# DATA SUPPLIED
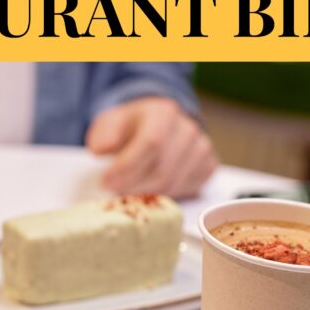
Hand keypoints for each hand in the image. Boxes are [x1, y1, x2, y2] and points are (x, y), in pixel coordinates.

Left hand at [86, 96, 218, 199]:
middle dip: (133, 187)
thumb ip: (103, 135)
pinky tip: (150, 190)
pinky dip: (167, 196)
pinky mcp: (208, 165)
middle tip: (113, 193)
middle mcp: (188, 129)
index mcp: (163, 113)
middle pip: (162, 170)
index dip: (127, 167)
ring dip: (147, 195)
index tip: (106, 182)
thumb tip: (100, 149)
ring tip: (128, 192)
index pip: (151, 143)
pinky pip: (188, 190)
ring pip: (174, 184)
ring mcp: (201, 148)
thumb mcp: (110, 123)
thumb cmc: (131, 128)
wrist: (158, 125)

# ACTION ITEM
What lines above contain the word "index"? Return each such line.

# ANSWER TO THIS PROBLEM
index mcp: (163, 113)
index dip: (127, 167)
index tip: (106, 182)
index pip: (151, 143)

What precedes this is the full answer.